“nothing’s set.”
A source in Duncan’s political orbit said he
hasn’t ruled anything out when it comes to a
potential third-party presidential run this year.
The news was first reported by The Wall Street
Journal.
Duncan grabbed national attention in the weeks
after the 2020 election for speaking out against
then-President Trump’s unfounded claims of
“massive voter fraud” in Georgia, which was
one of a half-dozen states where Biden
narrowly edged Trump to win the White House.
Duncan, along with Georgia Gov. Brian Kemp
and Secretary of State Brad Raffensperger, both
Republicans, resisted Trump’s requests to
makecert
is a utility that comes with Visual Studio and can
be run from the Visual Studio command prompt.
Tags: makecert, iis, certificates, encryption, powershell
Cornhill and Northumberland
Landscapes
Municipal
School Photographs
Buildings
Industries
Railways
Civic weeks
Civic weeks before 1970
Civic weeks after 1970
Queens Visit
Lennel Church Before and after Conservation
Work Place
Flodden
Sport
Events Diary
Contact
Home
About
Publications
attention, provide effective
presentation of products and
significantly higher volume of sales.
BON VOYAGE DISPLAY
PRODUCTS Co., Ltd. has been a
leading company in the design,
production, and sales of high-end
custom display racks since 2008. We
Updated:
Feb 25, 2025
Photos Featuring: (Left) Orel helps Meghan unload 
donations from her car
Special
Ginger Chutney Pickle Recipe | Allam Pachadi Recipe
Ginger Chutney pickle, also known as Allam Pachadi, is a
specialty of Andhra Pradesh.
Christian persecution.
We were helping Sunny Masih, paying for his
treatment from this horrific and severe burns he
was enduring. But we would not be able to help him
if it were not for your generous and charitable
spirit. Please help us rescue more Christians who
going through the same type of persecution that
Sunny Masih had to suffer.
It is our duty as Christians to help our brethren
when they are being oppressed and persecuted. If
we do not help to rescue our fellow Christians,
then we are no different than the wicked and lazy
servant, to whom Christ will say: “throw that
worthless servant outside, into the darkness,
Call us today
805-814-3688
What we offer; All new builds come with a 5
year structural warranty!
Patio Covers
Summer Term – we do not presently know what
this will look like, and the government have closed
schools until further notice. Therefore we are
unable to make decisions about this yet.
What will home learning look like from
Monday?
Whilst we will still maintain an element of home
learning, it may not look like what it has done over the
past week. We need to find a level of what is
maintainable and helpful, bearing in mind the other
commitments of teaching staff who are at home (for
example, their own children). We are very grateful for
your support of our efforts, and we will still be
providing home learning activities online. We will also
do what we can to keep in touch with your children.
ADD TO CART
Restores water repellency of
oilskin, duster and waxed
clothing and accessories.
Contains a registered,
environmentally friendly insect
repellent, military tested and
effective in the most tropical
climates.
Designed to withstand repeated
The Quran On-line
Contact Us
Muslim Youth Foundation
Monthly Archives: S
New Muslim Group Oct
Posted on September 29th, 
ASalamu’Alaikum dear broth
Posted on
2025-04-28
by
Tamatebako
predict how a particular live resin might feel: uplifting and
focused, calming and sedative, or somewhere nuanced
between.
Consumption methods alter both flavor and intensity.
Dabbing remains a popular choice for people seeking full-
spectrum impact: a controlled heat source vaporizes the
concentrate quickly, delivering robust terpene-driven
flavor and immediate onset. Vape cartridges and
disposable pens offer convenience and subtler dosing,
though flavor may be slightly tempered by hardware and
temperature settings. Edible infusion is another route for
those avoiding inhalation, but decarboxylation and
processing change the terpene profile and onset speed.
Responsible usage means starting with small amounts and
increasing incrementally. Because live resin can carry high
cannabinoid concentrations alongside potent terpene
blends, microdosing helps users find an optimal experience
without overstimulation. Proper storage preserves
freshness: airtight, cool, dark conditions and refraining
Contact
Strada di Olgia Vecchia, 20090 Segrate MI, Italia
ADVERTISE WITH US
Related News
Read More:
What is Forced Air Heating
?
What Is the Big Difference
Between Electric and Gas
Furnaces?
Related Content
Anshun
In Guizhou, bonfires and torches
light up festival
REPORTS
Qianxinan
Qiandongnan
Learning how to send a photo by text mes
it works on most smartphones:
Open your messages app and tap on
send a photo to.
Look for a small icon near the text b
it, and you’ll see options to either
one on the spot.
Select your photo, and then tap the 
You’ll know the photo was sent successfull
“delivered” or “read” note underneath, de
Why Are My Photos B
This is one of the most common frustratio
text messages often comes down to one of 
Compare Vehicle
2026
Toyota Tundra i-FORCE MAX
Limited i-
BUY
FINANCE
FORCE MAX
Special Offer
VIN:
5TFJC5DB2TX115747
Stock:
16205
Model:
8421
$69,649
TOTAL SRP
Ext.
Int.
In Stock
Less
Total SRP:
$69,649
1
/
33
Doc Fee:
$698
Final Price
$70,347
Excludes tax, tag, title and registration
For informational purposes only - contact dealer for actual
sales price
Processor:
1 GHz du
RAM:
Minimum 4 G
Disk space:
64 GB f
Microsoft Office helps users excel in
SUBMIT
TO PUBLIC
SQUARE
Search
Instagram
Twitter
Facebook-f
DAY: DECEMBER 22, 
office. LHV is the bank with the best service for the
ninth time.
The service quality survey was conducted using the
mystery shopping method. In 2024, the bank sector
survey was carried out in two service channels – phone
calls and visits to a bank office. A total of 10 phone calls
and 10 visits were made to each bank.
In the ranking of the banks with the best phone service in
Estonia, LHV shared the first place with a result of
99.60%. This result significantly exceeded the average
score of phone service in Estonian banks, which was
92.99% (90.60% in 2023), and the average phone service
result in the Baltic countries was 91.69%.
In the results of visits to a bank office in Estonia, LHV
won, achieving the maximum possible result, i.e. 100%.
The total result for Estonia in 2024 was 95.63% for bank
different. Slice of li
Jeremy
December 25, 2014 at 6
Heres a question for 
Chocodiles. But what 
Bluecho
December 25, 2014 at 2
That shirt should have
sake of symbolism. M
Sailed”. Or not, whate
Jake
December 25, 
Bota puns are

● ● ● ●

Retype the entries above exactly, but only from the line containing "maintainable and helpful, bearing" through the line containing "concentrate quickly, delivering", both included.

maintainable and helpful, bearing in mind the other
commitments of teaching staff who are at home (for
example, their own children). We are very grateful for
your support of our efforts, and we will still be
providing home learning activities online. We will also
do what we can to keep in touch with your children.
ADD TO CART
Restores water repellency of
oilskin, duster and waxed
clothing and accessories.
Contains a registered,
environmentally friendly insect
repellent, military tested and
effective in the most tropical
climates.
Designed to withstand repeated
The Quran On-line
Contact Us
Muslim Youth Foundation
Monthly Archives: S
New Muslim Group Oct
Posted on September 29th, 
ASalamu’Alaikum dear broth
Posted on
2025-04-28
by
Tamatebako
predict how a particular live resin might feel: uplifting and
focused, calming and sedative, or somewhere nuanced
between.
Consumption methods alter both flavor and intensity.
Dabbing remains a popular choice for people seeking full-
spectrum impact: a controlled heat source vaporizes the
concentrate quickly, delivering robust terpene-driven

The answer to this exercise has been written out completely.